Vincent van Gogh deve ser o pintor mais vezes retratado
cinematograficamente. Cá em casa moram Van Gogh (1991), de Maurice Pialat, numa
antiquada VHS, e Lust for Life/A Vida Apaixonada de Van Gogh (1956), de
Vincente Minnelli e George Cukor, num sofisticado DVD (ok, ok, bem sei que o
DVD também já caiu em desuso). Gosto mais do francês, com Jacques Dutronc no
papel do malogrado pintor. Curiosamente, o americano arrecadou um Oscar para
melhor actor secundário: Anthony Quinn no papel de Paul Gauguin.

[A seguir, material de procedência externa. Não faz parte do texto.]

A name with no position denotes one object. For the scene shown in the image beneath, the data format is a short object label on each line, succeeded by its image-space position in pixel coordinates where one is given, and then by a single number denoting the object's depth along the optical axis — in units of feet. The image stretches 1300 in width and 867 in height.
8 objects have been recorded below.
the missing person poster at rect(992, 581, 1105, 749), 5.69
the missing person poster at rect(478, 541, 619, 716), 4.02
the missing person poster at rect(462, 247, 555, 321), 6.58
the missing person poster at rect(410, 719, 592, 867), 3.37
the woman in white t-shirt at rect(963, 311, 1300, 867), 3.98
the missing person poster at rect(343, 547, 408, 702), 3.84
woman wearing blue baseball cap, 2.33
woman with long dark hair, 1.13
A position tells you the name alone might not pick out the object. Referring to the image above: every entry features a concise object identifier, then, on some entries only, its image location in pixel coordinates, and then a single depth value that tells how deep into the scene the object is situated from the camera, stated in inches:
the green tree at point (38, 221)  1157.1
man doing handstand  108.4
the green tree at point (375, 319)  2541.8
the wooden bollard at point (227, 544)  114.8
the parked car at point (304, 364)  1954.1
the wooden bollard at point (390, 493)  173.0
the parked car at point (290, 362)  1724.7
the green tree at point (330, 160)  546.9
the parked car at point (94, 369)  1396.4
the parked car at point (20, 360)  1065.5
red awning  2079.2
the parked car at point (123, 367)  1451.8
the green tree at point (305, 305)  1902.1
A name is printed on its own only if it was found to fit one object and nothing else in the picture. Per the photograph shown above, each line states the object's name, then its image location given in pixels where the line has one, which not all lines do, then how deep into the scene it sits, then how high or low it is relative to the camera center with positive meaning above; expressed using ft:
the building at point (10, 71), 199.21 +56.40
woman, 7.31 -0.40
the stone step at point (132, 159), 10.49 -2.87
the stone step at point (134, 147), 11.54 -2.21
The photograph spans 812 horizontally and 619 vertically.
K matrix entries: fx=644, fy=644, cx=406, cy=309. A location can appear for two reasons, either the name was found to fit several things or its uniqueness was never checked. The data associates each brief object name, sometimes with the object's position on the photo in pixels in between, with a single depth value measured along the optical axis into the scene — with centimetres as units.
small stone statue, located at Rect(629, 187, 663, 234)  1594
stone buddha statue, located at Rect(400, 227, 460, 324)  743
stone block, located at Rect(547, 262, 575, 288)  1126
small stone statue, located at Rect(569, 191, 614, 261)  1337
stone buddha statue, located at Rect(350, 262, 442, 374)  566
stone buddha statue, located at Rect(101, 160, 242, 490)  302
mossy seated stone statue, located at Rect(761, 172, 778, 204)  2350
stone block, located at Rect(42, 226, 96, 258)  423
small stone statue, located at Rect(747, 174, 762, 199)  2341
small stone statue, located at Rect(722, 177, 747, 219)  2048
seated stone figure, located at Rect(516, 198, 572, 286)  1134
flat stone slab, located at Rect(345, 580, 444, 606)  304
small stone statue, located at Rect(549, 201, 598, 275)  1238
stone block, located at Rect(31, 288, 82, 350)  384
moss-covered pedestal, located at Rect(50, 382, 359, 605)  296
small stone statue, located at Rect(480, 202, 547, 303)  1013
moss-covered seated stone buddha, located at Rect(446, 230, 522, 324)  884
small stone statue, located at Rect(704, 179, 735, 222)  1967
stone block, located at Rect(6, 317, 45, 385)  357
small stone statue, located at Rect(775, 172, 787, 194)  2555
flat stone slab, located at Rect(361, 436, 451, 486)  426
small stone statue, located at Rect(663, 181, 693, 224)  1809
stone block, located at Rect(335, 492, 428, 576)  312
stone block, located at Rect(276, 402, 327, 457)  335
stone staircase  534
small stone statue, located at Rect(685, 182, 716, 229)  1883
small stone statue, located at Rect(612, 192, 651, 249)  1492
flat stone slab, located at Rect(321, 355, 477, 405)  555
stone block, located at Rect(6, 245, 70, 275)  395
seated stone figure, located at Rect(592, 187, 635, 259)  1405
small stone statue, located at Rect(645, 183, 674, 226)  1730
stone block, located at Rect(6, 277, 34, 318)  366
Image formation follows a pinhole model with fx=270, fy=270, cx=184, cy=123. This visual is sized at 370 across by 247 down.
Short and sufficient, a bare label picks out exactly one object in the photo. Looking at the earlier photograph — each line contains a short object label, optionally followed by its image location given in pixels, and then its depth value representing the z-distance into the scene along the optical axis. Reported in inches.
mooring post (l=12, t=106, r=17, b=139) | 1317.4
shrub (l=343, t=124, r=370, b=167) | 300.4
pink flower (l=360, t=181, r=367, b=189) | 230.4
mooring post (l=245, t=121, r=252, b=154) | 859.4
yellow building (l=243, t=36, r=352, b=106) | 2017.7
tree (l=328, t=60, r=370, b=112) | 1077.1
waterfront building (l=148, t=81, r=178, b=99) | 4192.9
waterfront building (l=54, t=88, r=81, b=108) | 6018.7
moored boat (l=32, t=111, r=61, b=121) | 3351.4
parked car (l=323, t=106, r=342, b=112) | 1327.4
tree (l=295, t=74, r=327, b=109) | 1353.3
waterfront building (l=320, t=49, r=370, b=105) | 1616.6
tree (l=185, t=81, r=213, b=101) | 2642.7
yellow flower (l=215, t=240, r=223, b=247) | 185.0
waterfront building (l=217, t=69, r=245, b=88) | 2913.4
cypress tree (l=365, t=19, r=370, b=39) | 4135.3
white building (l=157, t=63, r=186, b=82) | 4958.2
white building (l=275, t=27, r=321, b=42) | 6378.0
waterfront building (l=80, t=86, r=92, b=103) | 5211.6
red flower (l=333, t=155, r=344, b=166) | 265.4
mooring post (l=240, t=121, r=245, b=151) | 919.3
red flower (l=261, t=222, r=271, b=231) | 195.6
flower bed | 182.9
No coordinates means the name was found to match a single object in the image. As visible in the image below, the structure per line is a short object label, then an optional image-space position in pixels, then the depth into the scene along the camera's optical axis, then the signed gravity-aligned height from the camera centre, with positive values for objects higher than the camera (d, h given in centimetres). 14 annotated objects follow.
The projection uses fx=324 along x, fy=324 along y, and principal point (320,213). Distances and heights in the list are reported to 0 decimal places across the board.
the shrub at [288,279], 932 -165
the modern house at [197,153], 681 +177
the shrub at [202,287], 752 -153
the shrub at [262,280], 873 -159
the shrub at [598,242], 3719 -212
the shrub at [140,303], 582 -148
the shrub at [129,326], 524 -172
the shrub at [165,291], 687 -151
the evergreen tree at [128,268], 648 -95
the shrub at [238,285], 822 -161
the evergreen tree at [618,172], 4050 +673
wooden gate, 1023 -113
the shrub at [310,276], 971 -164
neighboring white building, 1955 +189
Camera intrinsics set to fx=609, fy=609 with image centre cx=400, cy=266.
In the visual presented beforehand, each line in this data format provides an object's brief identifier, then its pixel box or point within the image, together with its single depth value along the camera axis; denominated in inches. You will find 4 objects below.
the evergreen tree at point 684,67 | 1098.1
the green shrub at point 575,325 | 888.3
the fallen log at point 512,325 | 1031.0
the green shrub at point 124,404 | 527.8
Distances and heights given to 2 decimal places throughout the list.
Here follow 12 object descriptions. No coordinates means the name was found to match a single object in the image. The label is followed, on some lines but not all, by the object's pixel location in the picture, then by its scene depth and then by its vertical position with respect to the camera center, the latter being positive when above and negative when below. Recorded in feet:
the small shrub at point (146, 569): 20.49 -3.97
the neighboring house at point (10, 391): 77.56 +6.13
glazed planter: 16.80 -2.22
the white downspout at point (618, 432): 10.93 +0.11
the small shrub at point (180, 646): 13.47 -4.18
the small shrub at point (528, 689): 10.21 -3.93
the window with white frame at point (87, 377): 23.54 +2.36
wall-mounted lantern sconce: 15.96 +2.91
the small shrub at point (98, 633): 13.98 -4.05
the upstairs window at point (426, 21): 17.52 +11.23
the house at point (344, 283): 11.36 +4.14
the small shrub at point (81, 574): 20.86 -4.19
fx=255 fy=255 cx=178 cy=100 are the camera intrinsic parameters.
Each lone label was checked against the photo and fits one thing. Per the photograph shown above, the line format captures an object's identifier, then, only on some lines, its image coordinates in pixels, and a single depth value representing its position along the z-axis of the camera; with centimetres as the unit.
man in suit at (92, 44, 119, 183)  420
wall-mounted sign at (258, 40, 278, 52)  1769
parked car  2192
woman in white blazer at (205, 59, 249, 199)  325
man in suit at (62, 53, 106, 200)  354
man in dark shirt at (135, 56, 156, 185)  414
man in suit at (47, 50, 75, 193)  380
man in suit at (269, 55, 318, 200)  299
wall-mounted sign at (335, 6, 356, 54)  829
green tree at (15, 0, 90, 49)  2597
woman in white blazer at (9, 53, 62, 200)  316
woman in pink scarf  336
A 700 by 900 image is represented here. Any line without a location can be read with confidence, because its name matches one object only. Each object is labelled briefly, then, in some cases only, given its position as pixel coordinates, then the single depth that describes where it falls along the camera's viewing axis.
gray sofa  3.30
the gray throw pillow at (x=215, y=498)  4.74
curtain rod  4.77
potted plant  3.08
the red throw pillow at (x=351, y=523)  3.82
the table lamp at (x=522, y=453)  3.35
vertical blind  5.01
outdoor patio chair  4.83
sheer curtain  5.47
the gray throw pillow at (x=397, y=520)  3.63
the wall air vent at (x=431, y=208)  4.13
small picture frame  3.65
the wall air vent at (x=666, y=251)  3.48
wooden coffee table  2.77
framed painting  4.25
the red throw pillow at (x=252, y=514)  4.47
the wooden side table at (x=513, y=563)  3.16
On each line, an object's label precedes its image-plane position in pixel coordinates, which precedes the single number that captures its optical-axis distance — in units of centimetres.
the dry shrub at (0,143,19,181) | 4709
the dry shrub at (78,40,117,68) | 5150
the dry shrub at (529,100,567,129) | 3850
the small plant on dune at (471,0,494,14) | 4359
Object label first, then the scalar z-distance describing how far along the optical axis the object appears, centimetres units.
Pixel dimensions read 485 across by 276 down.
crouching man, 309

Coube a Kirk
Douglas fazer de Van Gogh.
Alain Resnais abordou o tema em Van Gogh (1948), a curta
documental que mereceu uma estatueta da academia norte-americana. Está
disponível no Youtube. Mais recentemente, pudemos ver o belíssimo filme de
animação de Dorota Kobiela e Hugh Welchman com o título Loving Vincent/A Paixão
de Van Gogh (2017). Não vi Van Gogh: Painted with Words (2010), de um tal
Andrew Hutton, mas o trailer não me inspirou curiosidade, apesar do
papel principal ter ficado a cargo do excelente Benedict Cumberbatch. Há
outros, de Paul Cox, de Robert Altman, e sabe-se lá de mais quantos.
Eis que chegamos At Eternity’s Gate/À Porta da Eternidade
(2018), de Julian Schnabel. O que podemos esperar sobre Van Gogh que não nos
tenha sido já oferecido? Schnabel é um especialista no filme biográfico, tendo abordado
outro pintor num filme de boa memória: Basquiat (1996). Dediquei-lhe algumas palavras em tempos, para sublinhar a sua inclinação por personalidades
complexas. Em Before Night Falls/Antes que Anoiteça (2000) retratou o escritor
cubano Reinaldo Arenas e em Le scaphandre et le papillon/O Escafandro e a
Borboleta (2007) baseou-se na vida de Jean-Dominique Bauby, ex-director da
revista Elle. São filmes esteticamente diferentes deste último sobre Van Gogh,
muito mais lineares e convencionais no modo de colocar a câmara.
À Porta da Eternidade tenta oferecer à imagem cinematográfica
os movimentos bruscos da pintura de Van Gogh, adoptando amiúde efeitos visuais
e sonoros que parecem pretender reproduzir a mente perturbada e atormentada do
pintor. O efeito é inspirador, nomeadamente se tivermos em conta as dificuldades
que, neste caso em particular, o movimento da pintura coloca à imagem em
movimento do cinema. Como fixar o movimento de uma coisa fixa? Paradoxo?
Antinomia? Este é, sem dúvida, o desafio que Van Gogh colocou a si mesmo,
percebendo-se que Julian Schnabel não lhe tenha querido fugir. Antes pelo
contrário, adoptou-o para si oferecendo-nos sequências de fotografias,
alternando entre o close-up e a paisagem, e planos-sequência em constante
movimentação.
Coube a Willem Dafoe, um dos melhores actores da sua
geração, o papel de Vincent van Gogh. Pode parecer estranho que um homem com 63
anos interprete um pintor que morreu aos 37, mas é bem provável que o corpo de
Van Gogh aos 37 não fosse muito diferente do de Dafoe aos 63. Actor fetiche de Julian
Schnabel, entrou em praticamente todos os seus filmes. Tem um rosto peculiar
que assenta que nem uma luva neste papel, desempenhado num registo que consegue
o equilíbrio dos desequilíbrios da personagem. Ora paranóico, ora afectuoso,
aqui desesperado, além místico, Dafoe é o meu Van Gogh preferido. O diálogo com
Mads Mikkelsen, a fazer de padre, nos claustros do hospício de Saint-Rémy,
dificilmente passará despercebido a quem aprecie os mistérios da genialidade.